Sexualdelikte erschüttern Hamburg

Ein Streifenwagen der Polizei im Einsatz. Symbolfoto: Röhe

(ds/ha). Mehrere Sexualdelikte erschüttern die Hansestadt – Frauen sind verunsichert. Aktuell gibt es nach offiziellen Angaben zwei Vorfälle binnen weniger Tage, wie die Polizei mitteilt. Sie fahndet nach einem bislang unbekannten Täter, der am 30. Dezember 2018 in den frühen Morgenstunden ein versuchtes Sexualdelikt zum Nachteil einer 20-Jährigen begangen haben soll. Die Geschädigte befand sich nach Polizeiangaben auf dem Bahnsteig des S-Bahnhofes Langenfelde, als sie einen Mann nach einer Zigarette fragte. Gemeinsam verließ man den Bahnhof in Richtung Försterweg. Der Unbekannte zog plötzlich die Frau in ein Gebüsch und versuchte sexuelle Handlungen an der Geschädigten vorzunehmen.

Aufgrund der körperlichen und verbalen Gegenwehr der Geschädigten ließ der Täter von der jungen Frau ab. Er nahm jedoch die Handtasche der Geschädigten an sich und flüchtete in Richtung Kieler Straße. Aufmerksame Passanten verfolgten glücklicherweise den Täter noch kurzzeitig, der dann allerdings unerkannt flüchten konnte.

Eine Sofortfahndung mit insgesamt fünf Funkstreifenwagen führte nicht zur Ergreifung des Täters. Dieser kann wie folgt beschrieben werden: männlich, etwa 25 bis 30 Jahre alt, etwa 170 bis 175 Zentimeter groß, normale Figur, dunkelblondes, schütteres Haar. Er soll einen Dreitagebart sowie eine beige Jacke und helle Hose getragen haben.

Die Ermittler des Landeskriminalamts 42 bitten Zeugen insbesondere die aufmerksamen Passanten, die Hinweise auf den Täter geben können oder die Tat beobachtet haben, sich unter der Hinweisnummer 040 / 428 65 67 89 zu melden.
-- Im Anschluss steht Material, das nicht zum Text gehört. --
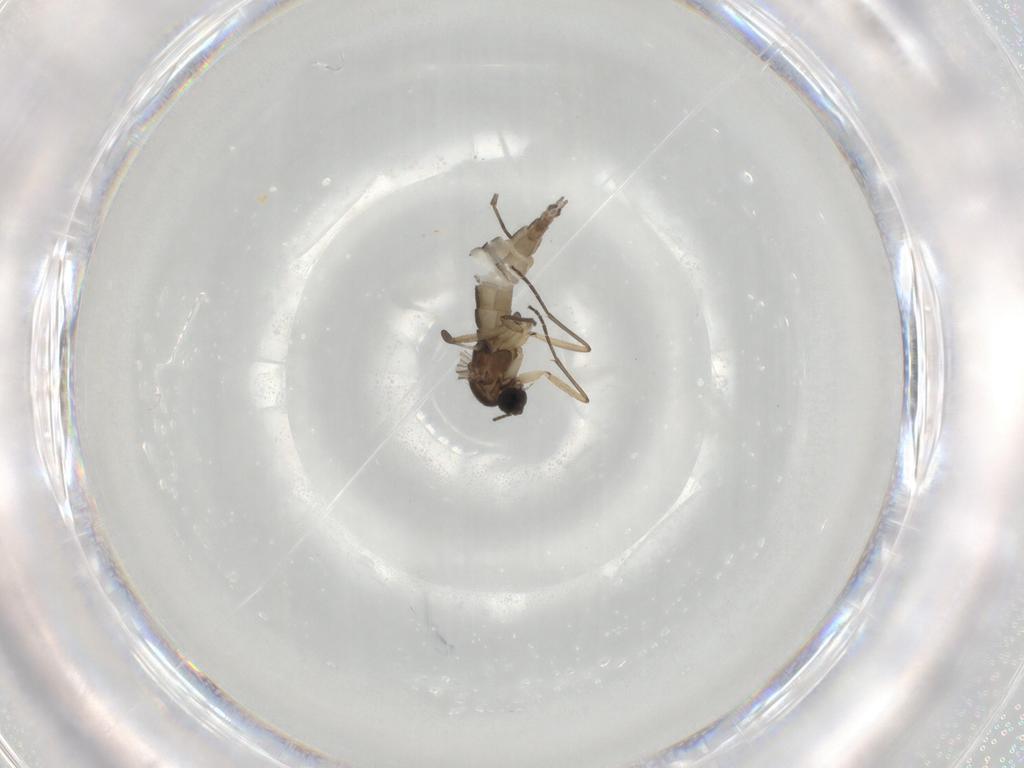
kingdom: Animalia
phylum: Arthropoda
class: Insecta
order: Diptera
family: Sciaridae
Ähnlich gelagerter Fall im Stadtteil Wandsbek

Bereits einen Tag zuvor (29. Dezember 2018) kam es gegen 7.30 Uhr zu einem ähnlichen Delikt. Nach dem derzeitigen Stand der Ermittlungen befand sich eine 21-Jährige in der Wandsbeker Zollstraße, als sie plötzlich von einem unbekannten Mann von hinten angegriffen und bedrängt wurde. Der Täter drückte die Geschädigte gegen eine Hauswand und versuchte sexuelle Handlungen an ihr vorzunehmen. Die Frau setzte sich zur Wehr, sodass der Täter von ihr abließ und unerkannt flüchtete. Eine Sofortfahndung führte nicht zur Ergreifung des Täters.

Zeugen, die Hinweise auf den Täter geben können oder Beobachtungen gemacht haben, die im Zusammenhang mit der Tat stehen, werden gebeten sich an das Hinweistelefon der Polizei Hamburg unter der Rufnummer 040/4286-56789 zu wenden oder an jeder Polizeidienststelle zu melden.